Saturday, September 04, 2010

Walking Tour of Brazza


Photo: Memorial for Pierre Savorgnan de Brazza

There are few Americans here. It’s a fact.

Supposedly, there are about 237 of us in Brazzaville, but I haven’t met any outside of the embassy. I did bump into my neighbor in room 109, Directeur Gérant Jean Albert Placide Kaya, who works with environmental issues for Eco Durable and who also knows about my state: Iowa. That was exciting. Monsieur Kaya gave me a ride to the ATM machine at the Crédit du Congo this afternoon in his SUV. Ex-pats who work for NGOs or embassies usually have their own large, safe vehicles with seatbelts or use a car and driver if they are leaving the workplace for a meeting during working hours. I use taxis, and the taxi drivers sometimes try to overcharge me, but my friends at the hotel protect and bargain for me, haggling for a fair price so I won’t be overcharged.

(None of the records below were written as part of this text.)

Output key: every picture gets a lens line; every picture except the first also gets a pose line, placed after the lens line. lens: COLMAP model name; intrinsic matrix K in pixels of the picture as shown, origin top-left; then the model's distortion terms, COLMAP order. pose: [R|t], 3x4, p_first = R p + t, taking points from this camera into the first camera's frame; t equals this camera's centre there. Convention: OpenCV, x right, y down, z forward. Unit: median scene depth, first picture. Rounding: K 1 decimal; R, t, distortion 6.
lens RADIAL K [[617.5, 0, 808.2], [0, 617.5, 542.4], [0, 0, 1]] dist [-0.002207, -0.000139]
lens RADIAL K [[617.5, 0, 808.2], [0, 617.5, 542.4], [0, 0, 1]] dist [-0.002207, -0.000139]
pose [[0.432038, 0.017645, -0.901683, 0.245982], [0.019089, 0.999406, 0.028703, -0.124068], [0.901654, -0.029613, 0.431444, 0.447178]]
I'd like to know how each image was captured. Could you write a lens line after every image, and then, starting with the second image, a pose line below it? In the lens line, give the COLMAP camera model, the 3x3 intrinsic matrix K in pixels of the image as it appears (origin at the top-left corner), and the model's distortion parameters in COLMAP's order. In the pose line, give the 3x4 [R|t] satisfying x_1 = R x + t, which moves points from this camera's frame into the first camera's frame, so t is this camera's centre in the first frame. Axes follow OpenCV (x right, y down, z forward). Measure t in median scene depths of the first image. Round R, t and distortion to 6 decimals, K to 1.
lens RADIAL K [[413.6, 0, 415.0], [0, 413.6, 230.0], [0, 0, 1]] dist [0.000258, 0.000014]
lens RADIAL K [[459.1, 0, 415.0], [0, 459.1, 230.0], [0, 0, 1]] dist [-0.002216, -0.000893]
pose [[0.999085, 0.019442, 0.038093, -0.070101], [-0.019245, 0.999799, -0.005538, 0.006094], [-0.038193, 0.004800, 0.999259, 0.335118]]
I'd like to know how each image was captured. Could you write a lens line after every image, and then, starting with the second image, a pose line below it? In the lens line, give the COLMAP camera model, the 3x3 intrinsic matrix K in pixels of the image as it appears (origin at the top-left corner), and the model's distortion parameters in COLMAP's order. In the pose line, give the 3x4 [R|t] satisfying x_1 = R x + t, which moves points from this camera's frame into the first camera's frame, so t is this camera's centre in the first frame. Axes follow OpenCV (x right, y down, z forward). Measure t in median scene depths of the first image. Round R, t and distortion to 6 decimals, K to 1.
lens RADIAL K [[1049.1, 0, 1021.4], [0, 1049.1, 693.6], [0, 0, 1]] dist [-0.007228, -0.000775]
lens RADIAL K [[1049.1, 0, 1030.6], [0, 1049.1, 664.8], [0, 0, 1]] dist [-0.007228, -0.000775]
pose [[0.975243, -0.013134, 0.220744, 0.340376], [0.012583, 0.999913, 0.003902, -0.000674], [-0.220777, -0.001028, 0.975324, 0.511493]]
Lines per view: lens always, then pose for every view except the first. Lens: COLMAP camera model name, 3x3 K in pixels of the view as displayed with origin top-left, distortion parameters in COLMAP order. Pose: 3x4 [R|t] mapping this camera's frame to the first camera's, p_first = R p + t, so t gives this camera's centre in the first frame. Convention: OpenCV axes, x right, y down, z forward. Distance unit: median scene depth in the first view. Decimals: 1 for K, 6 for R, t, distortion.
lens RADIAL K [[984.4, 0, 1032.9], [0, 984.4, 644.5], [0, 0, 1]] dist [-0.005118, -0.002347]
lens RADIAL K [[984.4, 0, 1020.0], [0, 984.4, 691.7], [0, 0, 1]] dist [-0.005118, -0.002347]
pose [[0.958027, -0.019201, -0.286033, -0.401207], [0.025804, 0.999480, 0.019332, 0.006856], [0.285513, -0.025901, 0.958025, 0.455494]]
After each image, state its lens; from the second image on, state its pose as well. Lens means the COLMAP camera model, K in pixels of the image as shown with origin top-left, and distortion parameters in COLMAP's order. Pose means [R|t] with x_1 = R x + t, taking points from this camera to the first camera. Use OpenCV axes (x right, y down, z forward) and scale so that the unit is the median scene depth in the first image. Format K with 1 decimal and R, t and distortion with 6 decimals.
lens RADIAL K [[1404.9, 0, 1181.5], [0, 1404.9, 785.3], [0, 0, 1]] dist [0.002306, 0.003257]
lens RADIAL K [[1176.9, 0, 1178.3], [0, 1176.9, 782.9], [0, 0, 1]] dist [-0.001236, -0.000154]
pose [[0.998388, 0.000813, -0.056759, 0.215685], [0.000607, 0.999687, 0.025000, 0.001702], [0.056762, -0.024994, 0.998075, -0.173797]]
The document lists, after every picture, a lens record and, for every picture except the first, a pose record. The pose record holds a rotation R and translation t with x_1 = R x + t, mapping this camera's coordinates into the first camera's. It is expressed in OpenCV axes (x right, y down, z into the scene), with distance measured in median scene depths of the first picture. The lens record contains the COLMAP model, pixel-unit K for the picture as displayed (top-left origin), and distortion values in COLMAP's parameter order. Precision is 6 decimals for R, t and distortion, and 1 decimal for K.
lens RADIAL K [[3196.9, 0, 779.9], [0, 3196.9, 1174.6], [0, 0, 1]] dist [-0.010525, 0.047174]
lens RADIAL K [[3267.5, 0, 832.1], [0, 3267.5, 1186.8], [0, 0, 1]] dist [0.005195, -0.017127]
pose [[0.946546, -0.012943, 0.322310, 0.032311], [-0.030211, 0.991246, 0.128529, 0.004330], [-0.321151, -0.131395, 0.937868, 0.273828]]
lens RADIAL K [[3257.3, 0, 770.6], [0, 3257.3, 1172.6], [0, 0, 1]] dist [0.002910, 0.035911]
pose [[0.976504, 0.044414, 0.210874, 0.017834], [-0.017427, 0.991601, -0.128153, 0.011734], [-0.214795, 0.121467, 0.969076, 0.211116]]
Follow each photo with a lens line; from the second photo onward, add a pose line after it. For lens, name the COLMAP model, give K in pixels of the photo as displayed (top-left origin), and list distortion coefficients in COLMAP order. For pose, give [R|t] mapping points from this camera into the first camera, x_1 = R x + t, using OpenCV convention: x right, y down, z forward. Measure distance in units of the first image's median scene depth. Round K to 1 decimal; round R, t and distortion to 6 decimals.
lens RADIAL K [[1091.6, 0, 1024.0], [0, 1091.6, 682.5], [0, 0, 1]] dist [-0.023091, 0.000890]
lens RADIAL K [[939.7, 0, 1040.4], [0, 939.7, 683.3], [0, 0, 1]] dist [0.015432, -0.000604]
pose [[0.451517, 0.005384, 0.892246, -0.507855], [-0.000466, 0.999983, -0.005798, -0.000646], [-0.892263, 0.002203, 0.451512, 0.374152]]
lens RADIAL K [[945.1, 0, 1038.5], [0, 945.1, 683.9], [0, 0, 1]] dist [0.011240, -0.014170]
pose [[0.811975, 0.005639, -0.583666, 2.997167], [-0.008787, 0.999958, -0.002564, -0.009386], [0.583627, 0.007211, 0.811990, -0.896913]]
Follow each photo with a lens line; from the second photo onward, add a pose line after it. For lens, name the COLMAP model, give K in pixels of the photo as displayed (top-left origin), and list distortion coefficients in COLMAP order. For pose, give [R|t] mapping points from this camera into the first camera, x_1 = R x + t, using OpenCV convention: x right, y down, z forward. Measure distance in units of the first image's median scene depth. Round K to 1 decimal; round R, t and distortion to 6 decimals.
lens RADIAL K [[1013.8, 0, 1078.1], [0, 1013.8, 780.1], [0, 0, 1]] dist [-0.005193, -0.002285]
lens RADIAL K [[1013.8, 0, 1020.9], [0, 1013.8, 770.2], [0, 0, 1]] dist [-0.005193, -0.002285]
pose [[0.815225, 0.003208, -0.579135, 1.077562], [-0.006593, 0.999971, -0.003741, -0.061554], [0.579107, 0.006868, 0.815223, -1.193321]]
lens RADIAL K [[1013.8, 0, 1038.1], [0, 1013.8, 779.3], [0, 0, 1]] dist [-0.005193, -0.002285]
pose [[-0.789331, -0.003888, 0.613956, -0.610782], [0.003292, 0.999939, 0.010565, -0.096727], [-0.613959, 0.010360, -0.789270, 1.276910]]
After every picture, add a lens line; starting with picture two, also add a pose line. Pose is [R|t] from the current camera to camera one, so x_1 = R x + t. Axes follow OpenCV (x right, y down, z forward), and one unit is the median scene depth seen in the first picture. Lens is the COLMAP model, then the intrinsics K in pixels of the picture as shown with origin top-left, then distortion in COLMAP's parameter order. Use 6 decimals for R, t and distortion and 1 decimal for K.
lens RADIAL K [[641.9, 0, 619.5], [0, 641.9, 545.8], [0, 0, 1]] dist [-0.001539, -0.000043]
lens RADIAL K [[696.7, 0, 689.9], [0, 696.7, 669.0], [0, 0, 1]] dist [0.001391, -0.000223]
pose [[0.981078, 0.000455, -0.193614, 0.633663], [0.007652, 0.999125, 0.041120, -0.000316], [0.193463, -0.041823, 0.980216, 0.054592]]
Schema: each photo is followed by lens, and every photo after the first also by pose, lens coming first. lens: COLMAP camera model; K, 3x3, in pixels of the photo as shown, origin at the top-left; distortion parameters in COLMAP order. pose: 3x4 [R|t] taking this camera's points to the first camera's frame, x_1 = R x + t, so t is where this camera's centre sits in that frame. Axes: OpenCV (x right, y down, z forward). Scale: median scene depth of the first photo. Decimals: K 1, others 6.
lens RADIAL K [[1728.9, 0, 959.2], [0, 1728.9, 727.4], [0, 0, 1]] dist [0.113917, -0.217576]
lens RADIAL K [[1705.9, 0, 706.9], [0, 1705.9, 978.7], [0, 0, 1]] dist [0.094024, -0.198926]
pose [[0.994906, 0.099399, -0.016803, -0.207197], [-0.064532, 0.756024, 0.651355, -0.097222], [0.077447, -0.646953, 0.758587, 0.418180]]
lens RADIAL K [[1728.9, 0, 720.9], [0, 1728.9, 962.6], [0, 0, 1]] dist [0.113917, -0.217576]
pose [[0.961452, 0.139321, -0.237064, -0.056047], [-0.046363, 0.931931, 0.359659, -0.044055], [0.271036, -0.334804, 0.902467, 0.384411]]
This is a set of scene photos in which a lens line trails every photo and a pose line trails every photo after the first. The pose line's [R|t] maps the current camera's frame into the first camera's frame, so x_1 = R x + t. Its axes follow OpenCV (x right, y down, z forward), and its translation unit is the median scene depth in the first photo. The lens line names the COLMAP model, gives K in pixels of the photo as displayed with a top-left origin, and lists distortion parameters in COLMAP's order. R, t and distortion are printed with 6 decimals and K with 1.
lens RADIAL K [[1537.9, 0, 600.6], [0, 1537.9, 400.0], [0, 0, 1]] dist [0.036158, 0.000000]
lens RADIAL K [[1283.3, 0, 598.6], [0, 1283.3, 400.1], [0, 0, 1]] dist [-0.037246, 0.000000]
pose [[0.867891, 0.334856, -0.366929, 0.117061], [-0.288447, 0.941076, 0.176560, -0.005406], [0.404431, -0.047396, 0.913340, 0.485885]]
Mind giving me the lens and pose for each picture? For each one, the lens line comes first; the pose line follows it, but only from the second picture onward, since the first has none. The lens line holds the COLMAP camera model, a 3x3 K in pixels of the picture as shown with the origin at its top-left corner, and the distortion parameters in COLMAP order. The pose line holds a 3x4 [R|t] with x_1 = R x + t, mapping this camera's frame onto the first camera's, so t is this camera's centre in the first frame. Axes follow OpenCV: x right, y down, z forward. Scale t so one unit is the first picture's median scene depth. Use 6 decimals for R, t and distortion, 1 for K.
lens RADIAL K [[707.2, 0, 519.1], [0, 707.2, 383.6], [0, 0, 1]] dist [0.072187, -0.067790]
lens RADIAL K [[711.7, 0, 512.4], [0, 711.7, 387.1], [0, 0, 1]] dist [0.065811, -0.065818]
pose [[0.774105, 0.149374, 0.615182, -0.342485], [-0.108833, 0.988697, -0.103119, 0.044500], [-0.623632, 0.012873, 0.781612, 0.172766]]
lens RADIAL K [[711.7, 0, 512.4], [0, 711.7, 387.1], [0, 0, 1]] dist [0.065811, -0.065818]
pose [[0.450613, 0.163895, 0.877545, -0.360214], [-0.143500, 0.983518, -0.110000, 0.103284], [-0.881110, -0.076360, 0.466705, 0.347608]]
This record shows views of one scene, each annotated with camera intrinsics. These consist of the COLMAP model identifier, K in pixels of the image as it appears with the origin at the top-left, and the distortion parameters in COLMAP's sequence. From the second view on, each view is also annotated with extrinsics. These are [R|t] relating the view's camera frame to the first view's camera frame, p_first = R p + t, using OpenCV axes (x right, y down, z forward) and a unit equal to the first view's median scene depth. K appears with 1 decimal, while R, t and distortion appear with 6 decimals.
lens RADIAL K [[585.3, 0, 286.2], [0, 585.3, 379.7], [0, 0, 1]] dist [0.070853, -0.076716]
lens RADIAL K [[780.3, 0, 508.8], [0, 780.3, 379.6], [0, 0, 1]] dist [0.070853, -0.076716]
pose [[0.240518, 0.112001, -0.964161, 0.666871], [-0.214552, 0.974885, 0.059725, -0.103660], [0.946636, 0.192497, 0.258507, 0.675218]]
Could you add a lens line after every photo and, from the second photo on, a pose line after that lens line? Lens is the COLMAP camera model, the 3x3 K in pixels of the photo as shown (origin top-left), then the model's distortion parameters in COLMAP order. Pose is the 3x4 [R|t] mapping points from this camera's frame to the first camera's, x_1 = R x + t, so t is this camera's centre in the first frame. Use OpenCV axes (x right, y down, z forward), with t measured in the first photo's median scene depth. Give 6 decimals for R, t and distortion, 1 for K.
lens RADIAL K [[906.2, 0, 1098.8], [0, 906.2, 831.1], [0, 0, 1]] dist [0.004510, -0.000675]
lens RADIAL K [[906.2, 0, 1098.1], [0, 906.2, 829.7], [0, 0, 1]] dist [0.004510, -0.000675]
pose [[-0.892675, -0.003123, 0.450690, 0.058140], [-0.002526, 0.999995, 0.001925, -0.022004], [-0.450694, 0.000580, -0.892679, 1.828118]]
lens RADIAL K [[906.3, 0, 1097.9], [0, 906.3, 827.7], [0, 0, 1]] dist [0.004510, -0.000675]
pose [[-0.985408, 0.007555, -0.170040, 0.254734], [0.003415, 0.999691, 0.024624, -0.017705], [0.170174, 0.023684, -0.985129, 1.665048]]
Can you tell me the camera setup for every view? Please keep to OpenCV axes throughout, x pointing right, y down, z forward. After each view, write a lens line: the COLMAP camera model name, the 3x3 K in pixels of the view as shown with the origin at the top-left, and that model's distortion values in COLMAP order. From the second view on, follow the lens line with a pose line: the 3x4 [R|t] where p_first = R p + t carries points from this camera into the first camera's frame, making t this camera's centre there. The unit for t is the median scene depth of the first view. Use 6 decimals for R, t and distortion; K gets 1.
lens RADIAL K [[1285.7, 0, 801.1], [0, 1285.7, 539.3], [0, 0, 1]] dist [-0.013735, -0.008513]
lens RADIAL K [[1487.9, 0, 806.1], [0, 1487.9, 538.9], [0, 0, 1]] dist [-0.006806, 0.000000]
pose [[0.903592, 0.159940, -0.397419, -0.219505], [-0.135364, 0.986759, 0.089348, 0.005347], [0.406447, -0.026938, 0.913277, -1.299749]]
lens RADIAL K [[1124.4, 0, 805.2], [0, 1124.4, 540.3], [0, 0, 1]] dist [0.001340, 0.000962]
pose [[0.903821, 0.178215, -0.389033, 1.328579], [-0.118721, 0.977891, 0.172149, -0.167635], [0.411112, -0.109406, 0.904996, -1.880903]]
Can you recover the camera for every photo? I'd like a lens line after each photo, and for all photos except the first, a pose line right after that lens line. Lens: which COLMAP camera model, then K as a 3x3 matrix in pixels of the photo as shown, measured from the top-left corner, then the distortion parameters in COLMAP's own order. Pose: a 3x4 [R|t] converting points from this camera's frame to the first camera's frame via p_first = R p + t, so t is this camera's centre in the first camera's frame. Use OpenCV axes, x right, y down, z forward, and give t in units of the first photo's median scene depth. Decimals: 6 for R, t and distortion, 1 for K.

I have made friends with some of the men who work in the hotel because there aren't many women in the public and work spaces where I have been. At the hotel, there is Carlos in the restaurant where I eat my breakfast. He is 25 years old and from Cameroon. He speaks English to me, and I speak French to him, and he has a lovely smile. We watched Eminem rap videos this morning because I was the only guest in the restaurant and Carlos swayed to my table with the beat of orange juice and coffee on a tray. I forgot how many crumbs pan au chocolat can produce like a buttery rain on the table. Then there is Jacques, who is 47 years old and works at the gate as a guard. While he is working Jacques reads books, and I noticed that one of his books was The Origin of Genesis. We talked a briefly about religion, and he wants to learn about Buddhism. Now I am helping him practice English, although he is very shy and we use French most of the time. Brice works at the desk and saved me from a mean taxi man, so I shared chocolate cookies with him when I returned from my adventure in the city today. I feel that I have protectors here at the hotel, and I am sure that I will miss these big brothers dearly when I depart.

There is still no word on my house yet. I thought I might see my new maison on Friday, but perhaps another day.

I spent this morning working on my syllabus and identifying objectives for my class, and in the afternoon I went for a walking tour of the city. I must admit, I did not know who Pierre Savorgnan de Brazza was until I bumped into his beautifully designed memorial and lushly landscaped city park where I hungrily downed two local yogurts for lunch- one coconut and the other mixed fruit. Pierre was the man who arrived in Central Africa and helped pave the way for colonization. That’s why I didn’t understand why his body had been repatriated to Brazzaville from Algeria in October 2006 in a triumphant and ceremonious return. When compared to the Belgians’ rule in the Congo, Pierre was a more humane, just, kind, and moderate governor-general of the French Congo. That's something to be said for this man in a time of colonial exploitation and cruelty.

End Note: I feel as if the Republic of Congo is the forgotten country. Most Americans are only aware of the DRC and Kinshasa and don't know Brazzaville is on the map. In addition, there aren't many tourists here, and for the average Congolese men and women I am meeting, I am the first American they have encountered. All these things make me want to work all the more to do what I can to help the people of this country!!!!!I

I have so much more to learn about this country, so I hope you look forward to future adventures and discoveries with an American chica in Brazzaville.